The curtain will come down on a hugely competitive and enjoyable World Rugby U20 Trophy 2017 on Sunday at the Charrúa Stadium, in Montevideo, with a match-up between first-time finalists Portugal and a Japanese side hoping for an immediate return to the World Rugby U20 Championship.
Japan scored 16 tries and 111 points en route to Sunday’s showpiece occasion as winners of Pool A, impressing in victories over Canada, Chile and the previously unbeaten Namibia. But all that will count for nothing if they fall at the final hurdle to a dogged Portugese side that has grown used to upsetting the odds and 'winning tough.’
Portugal have been a revelation with a good pack of forwards that know what it needs to do to provide their silky backs time and space. The polished boot of fly-half Jorge Abecassis, both from hand and kicking for the posts, is integral to the way they play and they have shown great spirit under the coaching of former international Luis Pessarra.
The European U19 champions stunned hosts Uruguay 20-18 in round one before seeing off Hong Kong 31-24 and then, on a day of high drama in Punta del Este, they booked their place in the final with a nerve-wracking 16-13 win over Fiji.
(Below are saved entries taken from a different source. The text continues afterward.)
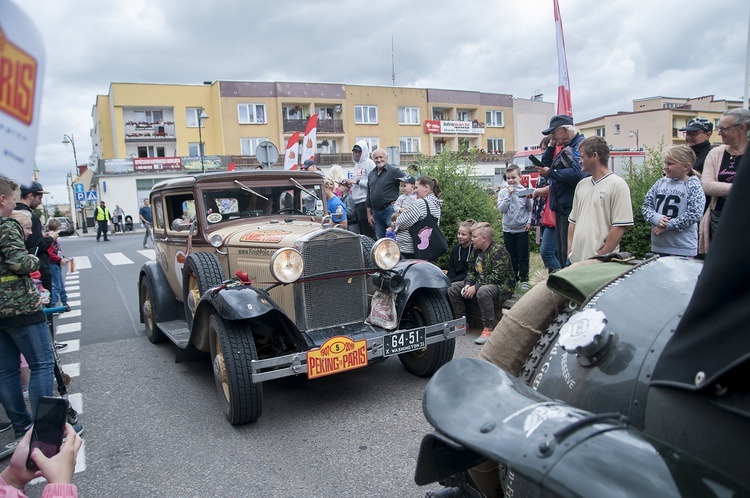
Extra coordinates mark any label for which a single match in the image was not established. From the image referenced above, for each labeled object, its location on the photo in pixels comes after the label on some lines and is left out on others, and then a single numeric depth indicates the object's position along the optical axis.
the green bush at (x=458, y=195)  7.41
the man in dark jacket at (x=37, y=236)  4.93
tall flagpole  6.47
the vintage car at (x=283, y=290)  3.67
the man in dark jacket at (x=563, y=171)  4.83
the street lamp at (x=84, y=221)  29.82
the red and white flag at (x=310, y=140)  10.89
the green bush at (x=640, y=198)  6.38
Ably led by capped winger Antonio Vidinha, they go into the final as the underdogs. “We know we are the underdogs, again! That is how we like to play. Everybody thinks that Japan will beat us easily but we want to show the what we are made of," said Vidinha. “It is now about recovery, setting our game plans and then putting it out there on the pitch."
“Japan are a very strong side, with great forwards," he continued. "They are very dynamic but we relish the defensive side of the game so I have no doubt it will be a very intense game and a good one to watch.”
JAPAN FOCUSED ON ONE GOAL
Relegated from the U20 Championship in 2016, Japan are now just 80 minutes away from an immediate return to the top level of age-grade of international rugby.
Tongan-born flanker Faulua Makisi has showcased his incredible skills with five tries in the last two games, and will be one to watch again, but Japan will not be taking anything for granted on Sunday.
“Portugal are strong in defence so we’ll have to play the game in the right areas of the field,” captain Taichi Mano. “But we are well-prepared for the game and determined to take the trophy back to Japan.”
Had it not been for a poor first half performance in their opening game against Portugal, Uruguay could so easily have been contesting Sunday’s final instead of the Junior Os Lobos.
Los Teritos recovered from that setback to record emphatic wins over Fiji and Hong Kong which left them one point behind Portugal in the final Pool B standings and facing a bronze medal match against Namibia, runners-up in Pool A.
Improving Chile will take on the physical might and flair of Fiji for fifth, while the seventh-place play-off is between Canada and Hong Kong.